Editor in Chief Susan R. Lipp discusses this month's issue.

Many couples spend years planning their weddings, while shielding their assets in the event of a divorce takes a back seat. Estate-planning practitioners often see the unfortunate results when this type of planning isn’t done. In past issues, we’ve covered strategies for helping clients create an estate plan that will protect both spouses whether a marriage continues or ends in divorce, as well as other domestic relations-type issues. But starting this month, we’ll have a new Domestic Relations Committee made up of both matrimonial and estate-planning attorneys to enable us to explore some of these issues in more depth across the two disciplines. 

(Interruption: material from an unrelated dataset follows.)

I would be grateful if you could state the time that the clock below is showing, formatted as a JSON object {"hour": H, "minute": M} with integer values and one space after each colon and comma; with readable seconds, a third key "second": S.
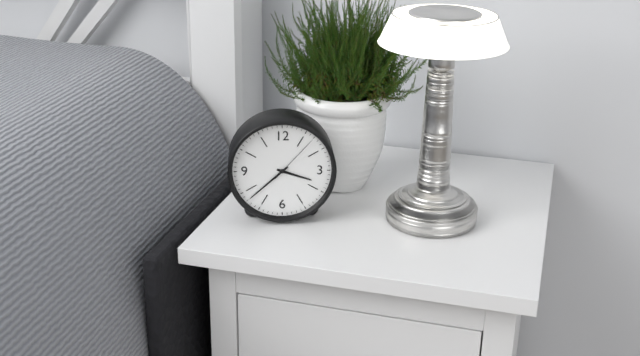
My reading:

Sharon L. Klein of Wilmington Trust N.A. in New York City will chair this committee. She’s spoken and written extensively on the intersection between estate planning and matrimonial disciplines. To kick things off, she’s written a column for our Briefing section, “Warn Clients About Change in Taxation of Trust Income After Divorce,” p. 11, about the effects of the repeal of Internal Revenue Code Section 682 by the Tax Cuts and Jobs Act. That section provided that the income distributed to a spouse after a divorce is taxable to the recipient and not the grantor.  

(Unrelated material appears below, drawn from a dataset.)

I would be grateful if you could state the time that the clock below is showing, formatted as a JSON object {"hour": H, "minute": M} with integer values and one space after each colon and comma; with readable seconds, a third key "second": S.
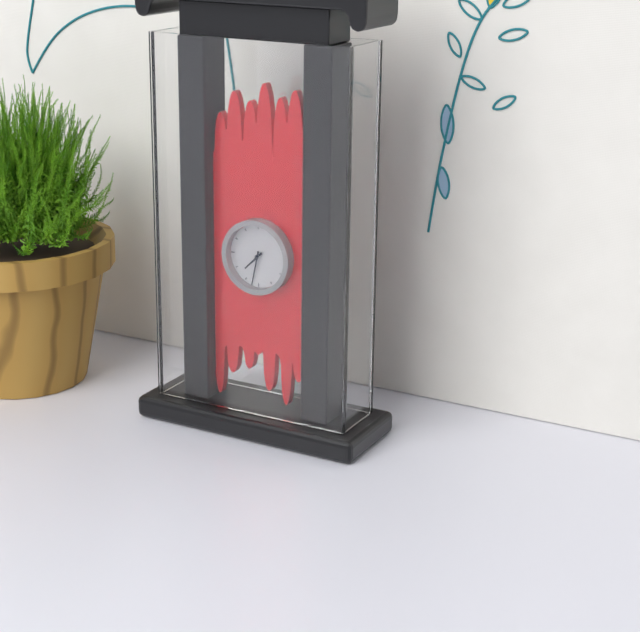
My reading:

Sharon’s fellow committee members are matrimonial attorneys and American Academy of Matrimonial Lawyers fellows Mark A. Bank, a partner at Bank Rifkin in Birmingham, Mich. and Michael A. Mosberg, a partner at Aronson, Mayefsky & Sloane, LLP in New York City, as well as estate-planning attorney Catherine Grevers Schimdt, a partner at Schulte Roth & Zabel LLP in New York City.

This month’s issue also features our Committee Report on Elder Care, with articles on Medicare and how to spot signs of dementia in your clients.